■ WORK INSTRUCTION ■
Nothing but the lines holding the string "tail" should appear in the answer. Copy them from the entries.

■ DATASET ■
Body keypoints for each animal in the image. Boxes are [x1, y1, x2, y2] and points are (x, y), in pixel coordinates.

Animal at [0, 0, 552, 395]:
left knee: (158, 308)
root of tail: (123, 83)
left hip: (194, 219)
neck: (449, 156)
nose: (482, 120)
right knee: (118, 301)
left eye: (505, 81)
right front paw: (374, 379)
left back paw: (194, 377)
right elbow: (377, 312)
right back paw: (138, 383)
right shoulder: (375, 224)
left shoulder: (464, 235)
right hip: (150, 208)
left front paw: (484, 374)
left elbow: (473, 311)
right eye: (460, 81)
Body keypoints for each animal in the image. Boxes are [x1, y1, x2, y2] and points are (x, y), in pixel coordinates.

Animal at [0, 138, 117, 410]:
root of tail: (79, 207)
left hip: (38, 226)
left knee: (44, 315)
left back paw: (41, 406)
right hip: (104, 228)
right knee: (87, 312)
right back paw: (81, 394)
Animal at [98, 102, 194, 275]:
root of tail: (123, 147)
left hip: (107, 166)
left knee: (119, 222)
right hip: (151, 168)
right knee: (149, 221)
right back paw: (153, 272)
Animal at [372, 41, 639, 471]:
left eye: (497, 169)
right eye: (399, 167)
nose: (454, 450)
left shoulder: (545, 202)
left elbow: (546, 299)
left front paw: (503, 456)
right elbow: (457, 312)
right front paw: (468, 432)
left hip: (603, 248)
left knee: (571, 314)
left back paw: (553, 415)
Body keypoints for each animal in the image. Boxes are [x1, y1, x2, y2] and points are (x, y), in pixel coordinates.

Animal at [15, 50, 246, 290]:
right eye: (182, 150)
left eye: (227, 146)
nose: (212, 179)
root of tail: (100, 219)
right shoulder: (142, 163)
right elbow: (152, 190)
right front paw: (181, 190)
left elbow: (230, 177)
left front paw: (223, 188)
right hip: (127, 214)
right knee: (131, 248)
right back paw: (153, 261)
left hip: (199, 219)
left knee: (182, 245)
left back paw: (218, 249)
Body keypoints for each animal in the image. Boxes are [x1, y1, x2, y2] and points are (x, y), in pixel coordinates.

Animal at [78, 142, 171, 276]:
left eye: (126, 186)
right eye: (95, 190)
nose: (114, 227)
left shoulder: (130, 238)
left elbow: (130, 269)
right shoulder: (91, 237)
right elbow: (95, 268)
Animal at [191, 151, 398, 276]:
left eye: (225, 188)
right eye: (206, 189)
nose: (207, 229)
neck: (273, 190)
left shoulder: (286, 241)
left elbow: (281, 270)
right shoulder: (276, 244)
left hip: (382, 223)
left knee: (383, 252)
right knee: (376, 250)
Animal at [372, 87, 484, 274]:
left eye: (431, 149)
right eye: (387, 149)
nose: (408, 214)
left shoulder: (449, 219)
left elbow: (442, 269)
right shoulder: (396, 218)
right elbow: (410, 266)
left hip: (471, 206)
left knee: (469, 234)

■ PROBLEM SOLUTION ■
root of tail: (123, 83)
root of tail: (79, 207)
root of tail: (123, 147)
root of tail: (100, 219)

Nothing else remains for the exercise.